BCCI will be happy to adhere to government order on ban of Chinese products or services: Arun Dhumal

BCCI treasurer Arun Dhumal said that the board is will be happy to adhere to government order on ban of Chinese products and services but in absence of the directive, they don’t see any issue with Vivo IPL sponsorship.

VIVO IPL trophy. (Courtesy by BCCI)

VIVO IPL trophy. (Courtesy by BCCI)

HIGHLIGHTS

  • BCCI has created an infrastructure of thousand of crores in the country: Arun Dhumal
  • Vivo retained the title sponsorship rights for the IPL last year for a whopping Rs 2,199 crore
  • Don’t see any issue with Vivo sponsorship for IPL in absence of government order: Dhumal

There is a massive outrage over China and use of Chinese products in the country following the clashes between Indian and Chinese soldiers at the Galwan valley.

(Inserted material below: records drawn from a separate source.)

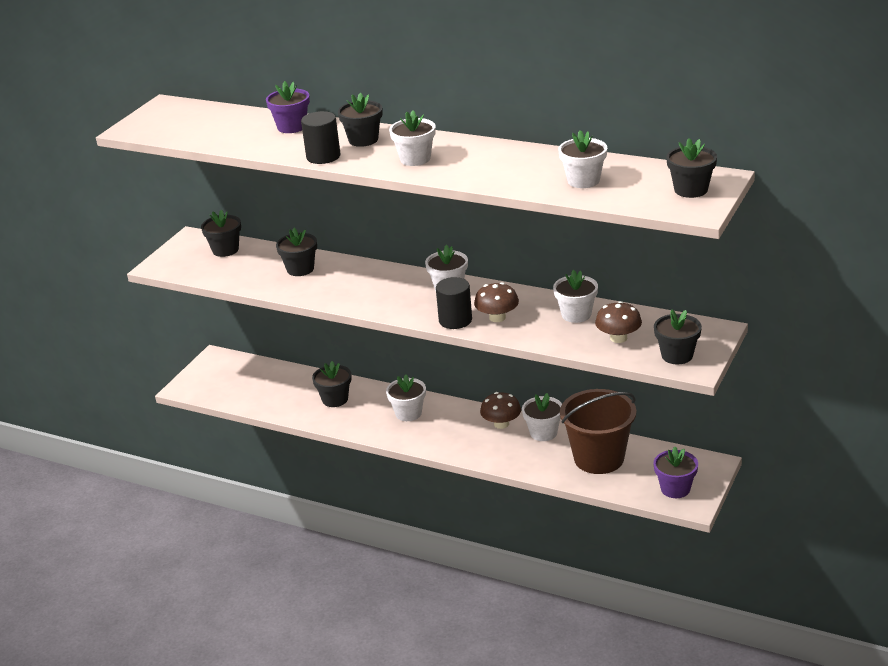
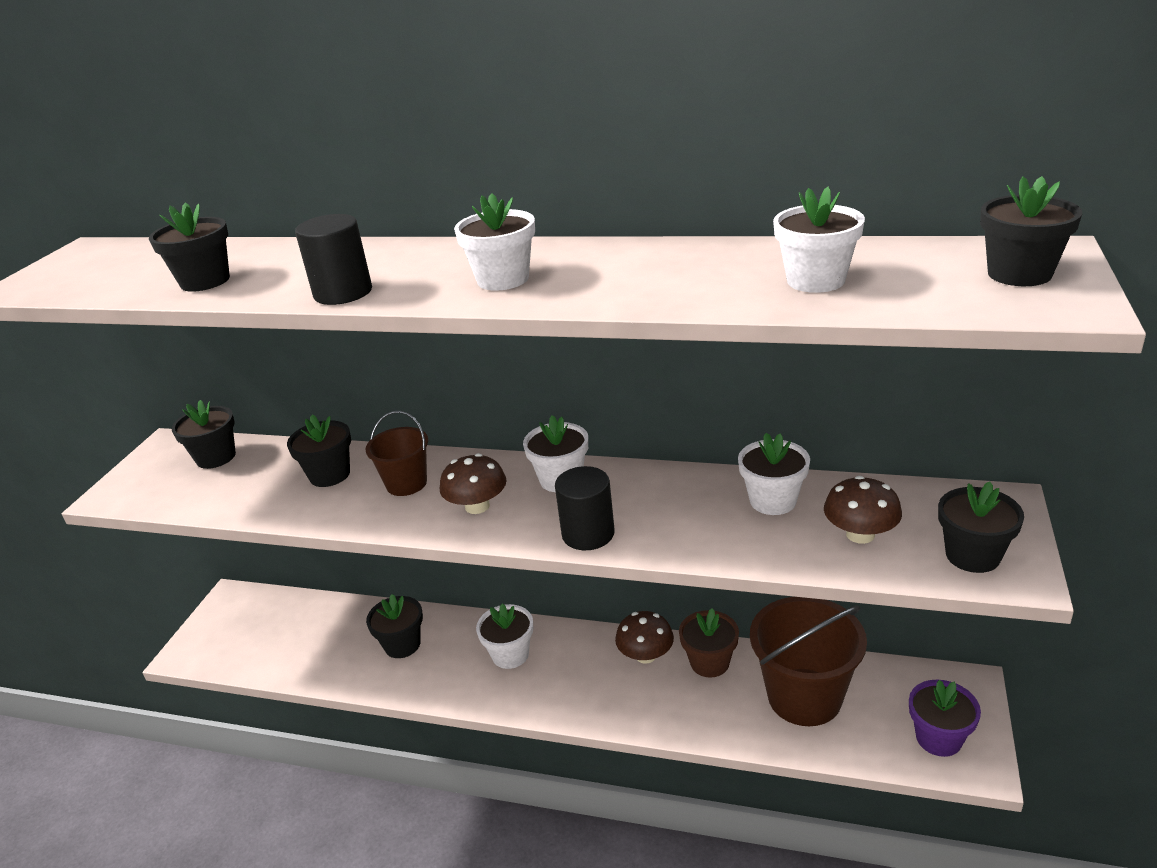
camera: 10 degrees left, 0 degrees up
(291, 127) = (286, 257): purple flower pot -> none
(349, 280) = (406, 483): none -> brown bucket
(363, 140) = (407, 262): black flower pot -> black flower pot (205, 281)
(497, 317) = (652, 521): brown mushroom -> brown mushroom (477, 506)
(543, 433) = (709, 662): white flower pot -> brown flower pot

20 Indian Army personnel, including a commanding officer, lost their lives in the violent clashes and the Indian government responded by asking the BSNL and MTNL not to use Chinese equipment while upgrading its 4G facilities.

Social media is already abuzz with fans calling for BCCI to remove Vivo, a Chinese phone manufacturer, as the title sponsor of the Indian Premier League.

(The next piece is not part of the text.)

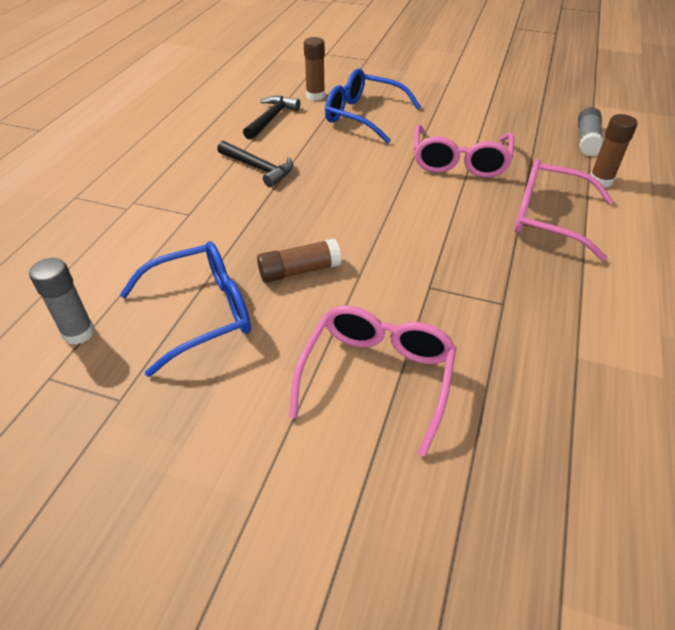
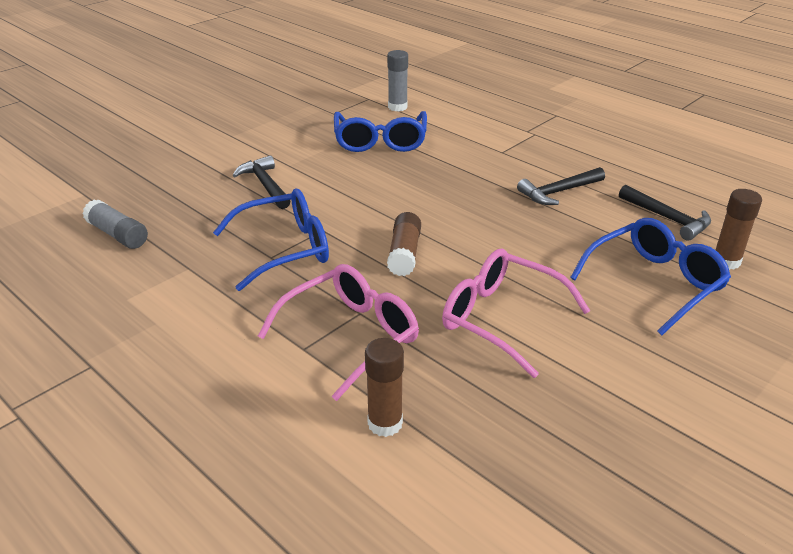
camera: 115 degrees right, 10 degrees down
(299, 271) = (392, 181): brown glue stick -> brown glue stick (404, 254)
(377, 376) = (265, 185): pink glasses -> black hammer
(482, 299) = (285, 249): none -> blue glasses
(587, 140) = (492, 474): grey glue stick -> grey glue stick (118, 235)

BCCI is anticipating a backlash considering the sentiments in the country and the popularity cricket enjoys in India. However, it insists that the if there is a uniform directive from the government putting a blanket ban on Chinese products and sponsors, then only it will be able to get rid of Vivo as the title sponsor of the IPL.

“We understand the sentiments in the country, and there could be a backlash over title sponsorship of the IPL but there are still things that we need to understand,” Arun Kumar Dhumal, BCCI tresurer told India Today.

For the record Vivo retained the title sponsorship rights for the IPL last year for a whopping Rs 2,199 crore over a period of five years.

“BCCI has created an infrastructure of thousand of crores in the country. If a Chinese company is earning money from the Indian consumer and paying it to the BCCI, which in turn is giving a 40 per cent tax to the government, then I believe we are helping the Indian cause,” Dhumal stressed.

“If there is a directive from the government that no Chinese product or services will be allowed in the country, BCCI will be happy to adhere to it. But in the absence of any such order and if that money is being used in India, and for the betterment of Indian cricket, then I don’t see any issue with it.”